WRITINGS FROM THE OTHER SIDE OF THE CAGE
=======================================
[Col. Writ. 2/23/06] Copyright '06 Mumia Abu-Jamal
[For Ctr. for Black Lit./Medgar Evers College]

When I think of prison writings, I think, not of my own work, but of
those I read as a teenager, years ago, which fed me and sustained me
as a young revolutionary.

I think, first and foremost, of Malcolm X, who, when his autobiography
was published, was no longer a prisoner, but who movingly told of his
transformation from a convict called "Satan", to a clean, sober,
militant, Muslim minister, and later, leading Black Nationalist.
Malcolm's provocative lesson to us all came during a speech when he
said: "Don't be shocked when I say I was in prison; you're *still* in
prison!"
 From Malcolm's autobiography, an invisible but perceptible line leads
to the late Dr. Huey P. Newton's *Revolutionary Suicide*; to the late
Eldridge Cleaver's *Soul on Ice*; to George Jackson's *Blood in My
Eye*; to Dr. Angela Davis's *If They Come for Me in the Morning*... These
works opened the eyes of a generation, brought them into the Black
Liberation Movement, and opened eyes not just to the horrors and
repression of prison, but to the illusion of Black Freedom on the
other side of the bars.
We must remember that the long history of African captivity on this land
has lasted longer then the United States has existed. Ghettos and
other places of poverty are virtual open air prisons, where people walk
streets of fear (either from racist cops or from unconscious youth.)
Americans claim the freedom to travel, but Driving While Black can be
a capital offense. How nebulous, how ethereal is this 'freedom!'

Prison literature, therefore, performs a dual social function; it
reports on repression, resistance and survival behind the walls; and
it educates in forms and opens possibilities for freedom on the outside.

- [Direction 1]
Count the lines in the entries below that contain the string "kern", and give only that number.

- [Information supplied]
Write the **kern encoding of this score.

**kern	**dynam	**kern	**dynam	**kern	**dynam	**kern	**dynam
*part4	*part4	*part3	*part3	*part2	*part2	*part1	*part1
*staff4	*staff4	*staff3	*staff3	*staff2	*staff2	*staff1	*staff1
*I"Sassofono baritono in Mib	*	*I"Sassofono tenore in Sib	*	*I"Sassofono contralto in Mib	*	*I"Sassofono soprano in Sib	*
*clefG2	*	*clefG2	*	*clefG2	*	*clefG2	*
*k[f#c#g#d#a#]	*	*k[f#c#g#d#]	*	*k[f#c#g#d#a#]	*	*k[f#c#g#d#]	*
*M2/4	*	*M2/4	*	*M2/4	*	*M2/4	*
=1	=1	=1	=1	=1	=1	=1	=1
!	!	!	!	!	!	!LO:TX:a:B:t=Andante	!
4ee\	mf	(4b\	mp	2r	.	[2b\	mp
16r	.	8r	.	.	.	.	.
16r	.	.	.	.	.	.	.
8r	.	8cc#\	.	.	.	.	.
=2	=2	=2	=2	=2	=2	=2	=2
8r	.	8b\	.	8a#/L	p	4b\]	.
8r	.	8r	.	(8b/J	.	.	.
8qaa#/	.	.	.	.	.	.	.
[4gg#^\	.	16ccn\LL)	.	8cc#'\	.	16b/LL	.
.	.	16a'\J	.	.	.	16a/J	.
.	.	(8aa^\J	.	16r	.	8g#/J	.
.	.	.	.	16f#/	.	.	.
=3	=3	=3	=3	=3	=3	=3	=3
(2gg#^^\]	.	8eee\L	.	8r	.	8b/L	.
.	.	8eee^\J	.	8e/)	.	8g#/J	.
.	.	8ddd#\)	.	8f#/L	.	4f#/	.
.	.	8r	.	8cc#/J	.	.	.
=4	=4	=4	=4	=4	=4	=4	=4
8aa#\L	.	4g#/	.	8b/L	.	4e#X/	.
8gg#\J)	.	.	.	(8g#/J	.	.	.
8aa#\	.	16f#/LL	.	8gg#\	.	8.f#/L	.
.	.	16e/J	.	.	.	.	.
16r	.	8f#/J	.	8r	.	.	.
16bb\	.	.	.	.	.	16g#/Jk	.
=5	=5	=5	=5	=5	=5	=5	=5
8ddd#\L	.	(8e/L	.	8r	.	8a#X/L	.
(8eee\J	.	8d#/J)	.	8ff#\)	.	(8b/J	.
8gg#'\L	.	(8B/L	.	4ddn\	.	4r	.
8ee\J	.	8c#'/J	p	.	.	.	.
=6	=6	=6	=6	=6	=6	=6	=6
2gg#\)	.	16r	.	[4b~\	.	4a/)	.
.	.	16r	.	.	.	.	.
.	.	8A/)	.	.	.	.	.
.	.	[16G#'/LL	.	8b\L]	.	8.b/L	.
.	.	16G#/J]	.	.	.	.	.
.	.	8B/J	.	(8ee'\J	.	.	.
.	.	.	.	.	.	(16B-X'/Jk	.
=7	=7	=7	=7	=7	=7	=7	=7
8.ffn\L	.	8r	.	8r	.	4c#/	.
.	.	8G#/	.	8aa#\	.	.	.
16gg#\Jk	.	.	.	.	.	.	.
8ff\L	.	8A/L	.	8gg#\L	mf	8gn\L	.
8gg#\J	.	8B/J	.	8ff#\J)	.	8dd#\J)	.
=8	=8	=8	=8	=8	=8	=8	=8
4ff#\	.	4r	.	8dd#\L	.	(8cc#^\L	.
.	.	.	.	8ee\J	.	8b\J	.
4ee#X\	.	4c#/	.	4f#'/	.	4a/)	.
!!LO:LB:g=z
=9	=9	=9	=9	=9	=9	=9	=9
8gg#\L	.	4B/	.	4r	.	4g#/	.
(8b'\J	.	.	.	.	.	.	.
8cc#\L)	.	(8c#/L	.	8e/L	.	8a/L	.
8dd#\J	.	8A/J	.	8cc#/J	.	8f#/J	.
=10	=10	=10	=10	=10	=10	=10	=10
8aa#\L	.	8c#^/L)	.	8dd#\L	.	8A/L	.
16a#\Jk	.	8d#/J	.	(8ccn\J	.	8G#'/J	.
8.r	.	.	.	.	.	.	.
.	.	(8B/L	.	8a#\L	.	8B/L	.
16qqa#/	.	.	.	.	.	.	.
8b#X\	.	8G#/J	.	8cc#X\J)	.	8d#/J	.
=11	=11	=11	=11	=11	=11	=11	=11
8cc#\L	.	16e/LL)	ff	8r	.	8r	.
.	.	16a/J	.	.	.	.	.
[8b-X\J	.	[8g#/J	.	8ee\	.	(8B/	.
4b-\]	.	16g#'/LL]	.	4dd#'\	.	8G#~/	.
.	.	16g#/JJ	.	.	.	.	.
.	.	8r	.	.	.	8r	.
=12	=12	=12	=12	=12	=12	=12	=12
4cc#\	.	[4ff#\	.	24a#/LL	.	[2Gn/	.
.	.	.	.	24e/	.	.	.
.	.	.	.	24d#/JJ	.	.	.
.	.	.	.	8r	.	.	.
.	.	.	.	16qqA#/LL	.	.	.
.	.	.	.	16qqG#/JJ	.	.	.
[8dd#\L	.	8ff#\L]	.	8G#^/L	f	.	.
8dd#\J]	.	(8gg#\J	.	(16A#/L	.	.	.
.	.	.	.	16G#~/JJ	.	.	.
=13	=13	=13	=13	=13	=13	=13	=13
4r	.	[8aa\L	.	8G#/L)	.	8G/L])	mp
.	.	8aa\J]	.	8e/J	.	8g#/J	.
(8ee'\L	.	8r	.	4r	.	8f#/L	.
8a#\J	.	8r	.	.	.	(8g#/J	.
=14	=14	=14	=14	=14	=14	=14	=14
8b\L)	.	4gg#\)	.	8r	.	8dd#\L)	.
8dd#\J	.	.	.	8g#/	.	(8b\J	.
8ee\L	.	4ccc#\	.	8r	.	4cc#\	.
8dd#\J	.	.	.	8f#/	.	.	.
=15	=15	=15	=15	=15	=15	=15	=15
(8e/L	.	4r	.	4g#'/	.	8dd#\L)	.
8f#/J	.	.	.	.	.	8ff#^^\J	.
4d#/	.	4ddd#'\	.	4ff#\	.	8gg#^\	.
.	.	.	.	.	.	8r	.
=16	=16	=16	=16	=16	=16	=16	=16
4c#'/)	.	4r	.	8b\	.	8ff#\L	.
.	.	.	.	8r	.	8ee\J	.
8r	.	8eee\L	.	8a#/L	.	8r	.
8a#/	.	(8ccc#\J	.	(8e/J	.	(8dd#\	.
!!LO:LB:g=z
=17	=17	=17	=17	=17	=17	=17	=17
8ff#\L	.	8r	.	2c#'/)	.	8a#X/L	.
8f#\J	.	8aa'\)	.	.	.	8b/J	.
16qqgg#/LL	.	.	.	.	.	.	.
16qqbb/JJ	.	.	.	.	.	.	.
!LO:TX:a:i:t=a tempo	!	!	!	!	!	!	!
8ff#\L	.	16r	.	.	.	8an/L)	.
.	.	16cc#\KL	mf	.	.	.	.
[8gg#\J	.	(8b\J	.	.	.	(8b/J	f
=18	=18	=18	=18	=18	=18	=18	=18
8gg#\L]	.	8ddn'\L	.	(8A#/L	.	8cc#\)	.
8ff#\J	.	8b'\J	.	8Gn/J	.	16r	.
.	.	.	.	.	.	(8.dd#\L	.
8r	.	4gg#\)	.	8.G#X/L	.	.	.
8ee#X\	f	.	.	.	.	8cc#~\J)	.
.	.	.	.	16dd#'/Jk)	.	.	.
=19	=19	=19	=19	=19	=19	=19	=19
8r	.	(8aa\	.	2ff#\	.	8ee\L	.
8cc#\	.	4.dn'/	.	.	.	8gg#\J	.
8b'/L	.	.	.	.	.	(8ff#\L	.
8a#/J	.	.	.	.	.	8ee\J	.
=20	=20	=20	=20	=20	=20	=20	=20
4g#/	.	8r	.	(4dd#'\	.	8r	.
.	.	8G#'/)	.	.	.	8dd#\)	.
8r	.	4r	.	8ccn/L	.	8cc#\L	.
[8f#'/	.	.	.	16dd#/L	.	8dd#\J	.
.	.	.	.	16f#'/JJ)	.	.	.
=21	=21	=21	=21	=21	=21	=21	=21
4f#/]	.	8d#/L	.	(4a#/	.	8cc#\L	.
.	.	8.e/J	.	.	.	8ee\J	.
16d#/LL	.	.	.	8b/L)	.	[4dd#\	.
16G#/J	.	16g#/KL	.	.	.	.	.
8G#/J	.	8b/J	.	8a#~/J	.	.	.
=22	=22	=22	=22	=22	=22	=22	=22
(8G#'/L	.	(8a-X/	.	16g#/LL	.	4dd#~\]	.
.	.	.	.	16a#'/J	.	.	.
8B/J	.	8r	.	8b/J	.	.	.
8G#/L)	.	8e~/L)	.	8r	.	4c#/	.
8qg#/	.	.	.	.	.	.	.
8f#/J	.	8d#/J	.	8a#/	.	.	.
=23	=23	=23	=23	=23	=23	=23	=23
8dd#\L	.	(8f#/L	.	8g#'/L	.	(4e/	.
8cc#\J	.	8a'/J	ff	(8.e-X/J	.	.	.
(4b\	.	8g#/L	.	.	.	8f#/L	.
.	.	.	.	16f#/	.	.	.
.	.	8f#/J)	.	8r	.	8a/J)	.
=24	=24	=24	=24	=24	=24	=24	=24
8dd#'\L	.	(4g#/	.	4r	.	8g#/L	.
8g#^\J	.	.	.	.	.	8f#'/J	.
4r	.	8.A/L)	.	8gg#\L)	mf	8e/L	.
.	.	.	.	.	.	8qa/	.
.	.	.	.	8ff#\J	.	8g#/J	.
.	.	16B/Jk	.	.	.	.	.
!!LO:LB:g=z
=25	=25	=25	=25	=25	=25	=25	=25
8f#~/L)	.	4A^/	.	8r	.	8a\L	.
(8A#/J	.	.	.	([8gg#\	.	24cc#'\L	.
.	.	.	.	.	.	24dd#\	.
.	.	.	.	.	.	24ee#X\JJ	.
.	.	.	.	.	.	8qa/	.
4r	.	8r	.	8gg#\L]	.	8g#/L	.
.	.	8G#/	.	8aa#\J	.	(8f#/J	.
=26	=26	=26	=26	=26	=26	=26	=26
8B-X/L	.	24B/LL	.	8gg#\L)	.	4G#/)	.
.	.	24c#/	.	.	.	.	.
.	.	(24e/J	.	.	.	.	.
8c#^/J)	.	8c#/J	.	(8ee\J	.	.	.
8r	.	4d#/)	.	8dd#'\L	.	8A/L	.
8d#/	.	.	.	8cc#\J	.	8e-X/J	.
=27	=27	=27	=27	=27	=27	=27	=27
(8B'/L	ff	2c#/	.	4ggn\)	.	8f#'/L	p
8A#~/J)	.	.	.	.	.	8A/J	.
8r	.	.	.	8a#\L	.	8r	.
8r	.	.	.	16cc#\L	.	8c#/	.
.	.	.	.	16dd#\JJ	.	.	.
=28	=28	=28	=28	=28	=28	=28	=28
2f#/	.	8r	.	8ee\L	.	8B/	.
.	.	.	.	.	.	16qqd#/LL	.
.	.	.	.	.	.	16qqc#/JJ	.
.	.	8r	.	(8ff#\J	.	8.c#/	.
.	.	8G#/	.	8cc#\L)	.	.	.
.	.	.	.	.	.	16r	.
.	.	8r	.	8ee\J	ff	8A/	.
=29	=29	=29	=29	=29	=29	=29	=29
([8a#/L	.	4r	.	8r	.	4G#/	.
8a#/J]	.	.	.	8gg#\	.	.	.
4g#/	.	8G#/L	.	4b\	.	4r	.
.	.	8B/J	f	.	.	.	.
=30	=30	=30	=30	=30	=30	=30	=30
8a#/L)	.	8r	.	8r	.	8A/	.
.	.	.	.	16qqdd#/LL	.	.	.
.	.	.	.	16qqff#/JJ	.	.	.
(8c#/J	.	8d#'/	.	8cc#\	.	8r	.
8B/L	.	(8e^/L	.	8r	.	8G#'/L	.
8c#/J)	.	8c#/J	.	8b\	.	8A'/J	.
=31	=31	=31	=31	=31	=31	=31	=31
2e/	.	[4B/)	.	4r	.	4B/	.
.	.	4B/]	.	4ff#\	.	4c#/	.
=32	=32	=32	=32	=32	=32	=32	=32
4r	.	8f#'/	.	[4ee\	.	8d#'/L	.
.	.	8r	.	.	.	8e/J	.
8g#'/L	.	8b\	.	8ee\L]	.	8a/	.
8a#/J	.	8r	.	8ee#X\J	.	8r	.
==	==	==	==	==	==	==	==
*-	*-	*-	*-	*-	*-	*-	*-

- [Direction 2]
From the piece on prison writings above, return the passage that begins at the words "Americans claim the" and stops after "on the outside.", copied word for word.

- [Correct output 1]
2

- [Correct output 2]
Americans claim the freedom to travel, but Driving While Black can be
a capital offense. How nebulous, how ethereal is this 'freedom!'

Prison literature, therefore, performs a dual social function; it
reports on repression, resistance and survival behind the walls; and
it educates in forms and opens possibilities for freedom on the outside.